Source: Bruneel F, et al. The clinical spectrum of severe imported falciparum malaria in the intensive care unit. Am J Resp Crit Care Med 2003;167:684-689.
Infection with plasmodium falciparum is responsible for more than 5000 deaths every day, predominantly among African children. Yet with modern air transportation, severe malaria easily is transported worldwide during its two-week incubation period and can present in any American emergency department (ED). Up to 1300 cases of imported malaria are documented each year in the United States, an average of 25 per state. Physicians evaluating febrile, severely ill travelers must be vigilant for this potentially fatal infectious syndrome.
To better define the clinical spectrum of severe malaria, Bruneel and colleagues studied 188 adults admitted to a 1200-bed teaching hospital in Paris between 1988 and 1999. All had P. falciparum parasites in blood smears and were admitted to intensive care (ICU). Using World Health Organization criteria, 93 of the 188 patients were categorized as having "severe malaria" by the presence of one or more of the following features: 1) unarousable coma with Glasgow Coma Scale score less than 10; 2) hemoglobin less than 5 gm/dL; 3) acute renal failure; 4) pulmonary edema with ARDS; 5) hypoglycemia less than 40 mg/dL; 6) shock with systolic BP less than 80 mmHg; 7) disseminated intravascular coagulation; 8) seizures; 9) acidosis, with pH less than 7.25 or serum HCO3 less than 15 meq/L.
"Less severe malaria" occurred in 95 of 188 cases and was defined as ICU patients lacking these nine major criteria but with minor criteria, including having impaired consciousness (but arousable), prostration, fever greater than 40°C, jaundice, greater than 5% parasitemia, or high risk conditions. All 188 cases were treated with intravenous quinine and intensive monitoring, with titration of pCO2 to 35-40, elevated head of bed, normalization of glucose, sedation, and mannitol as appropriate.
Average age of cases was 38 years (14-74); 119 were male. Ninety-four percent of infections were acquired in sub-Saharan Africa (mainly Ivory Coast, Cameroon, Benin, Mali, Congo, Kenya, Zaire, and Gabon). Ninety-six percent took no or inappropriate malaria chemoprophylaxis. Of 93 severe cases, there were 10 fatalities (11%), all of whom took no malaria prophylaxis. Thirty required airlift to Paris for treatment. Average falciparum parasitemia was 4.1% overall vs. 18.2% among fatalities. Temperatures ranged from 39.5°C to 40.5°C. Mean time to malaria diagnosis was four days. The mean ICU stay was 7.5 days (4-13). Forty patients needed mechanical ventilation; 12/93 developed adult respiratory distress syndrome (ARDS).
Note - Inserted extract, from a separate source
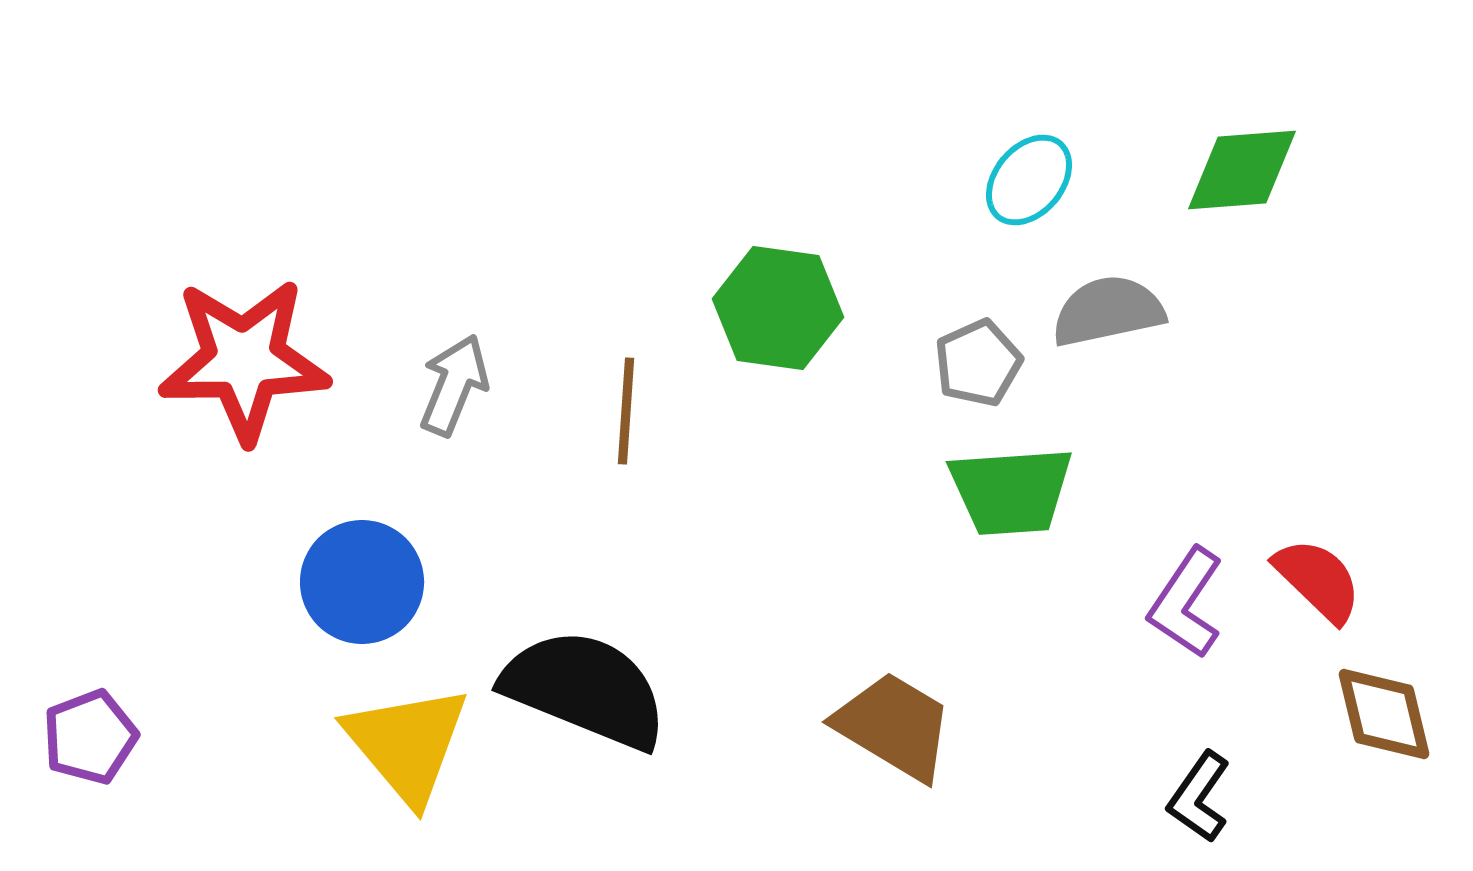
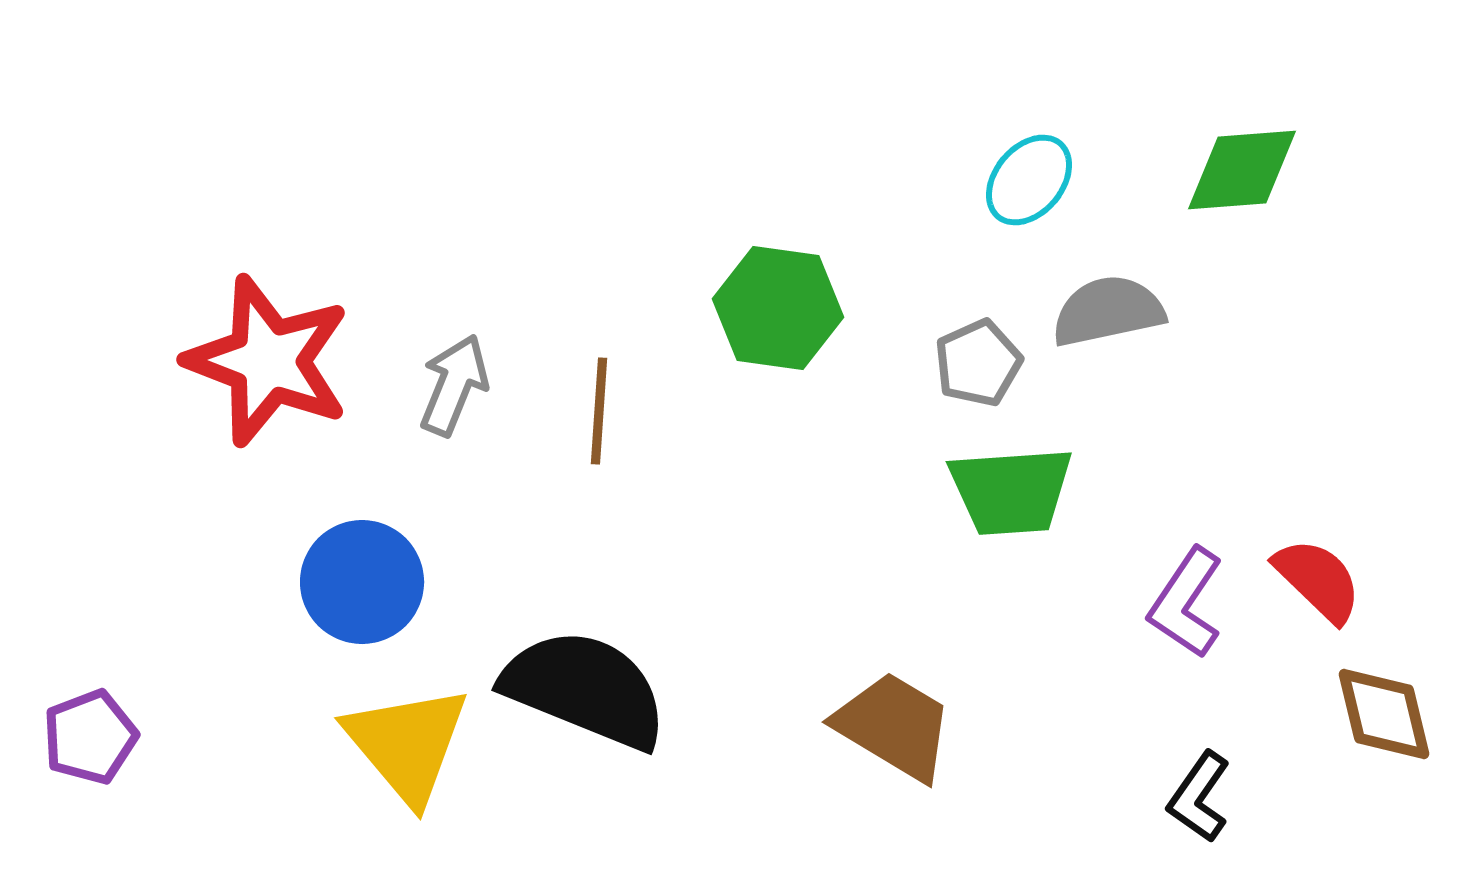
red star: moved 24 px right, 1 px down; rotated 22 degrees clockwise
brown line: moved 27 px left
Shock occurred in 24. Fifty-four percent had acute renal failure, necessitating dialysis or continuous venovenous hemofiltration in 29. Fifty-one needed transfusion. Of 28 cases undergoing neuroimaging, three had deep white matter lesions, two had massive cerebral edema, two had ischemia, and one each had herniation, frontal hematoma, and meningeal enhancement. Pneumonia and bacteremia were documented in 14% of cases. Four criteria were associated with mortality: unarousable coma, ARDS, shock, and acidosis (p < 0.001 for all four). Among the less severe cases, 94% took inadequate chemoprophylaxis. The mean ICU stay was two days (1-4). There were no deaths among this group.
Commentary by Michael Felz, MD
The authors, and an accompanying editorial, state that this is the largest study ever published of severe imported malaria in a single center. We must, therefore, take heed of these findings. As a medical missionary to Papua New Guinea, I witnessed firsthand the ravages of severe malaria among villagers and expatriates. Bruneel and colleagues’ description of the clinical spectrum of severe falciparum malaria is equally vivid to me and provides useful parameters for early diagnosis by ED physicians seeing ill travelers in the United States. The history of recent (< two weeks) sub-Saharan itineraries, so apparent in this study, serves as a persuasive clue for early detection. The four predictors of ICU mortality must be recognized and managed just as aggressively as the parasitemia itself. A 20% overall rate of concomitant bacterial infection warrants broad spectrum antibiotic coverage, as well.
Most glaring of all is the abject lack of adherence to strongly recommended, easily available chemoprophylaxis medications. Over 90% of these infected travelers took no, or inadequate, preventive regimens during exposure in highly endemic African nations. Why so neglectful? What motivation is required? The factors are many, but the message is clear. Falciparum malaria is a killer. Any febrile traveler (to endemic regions) has malaria until proven otherwise. And an ounce of (chemo) prevention is worth pounds of (ICU) cure.
Dr. Felz, Associate Professor, Department of Family Medicine, Medical College of Georgia, Augusta, GA, is on the Editorial Board of Emergency Medicine Alert.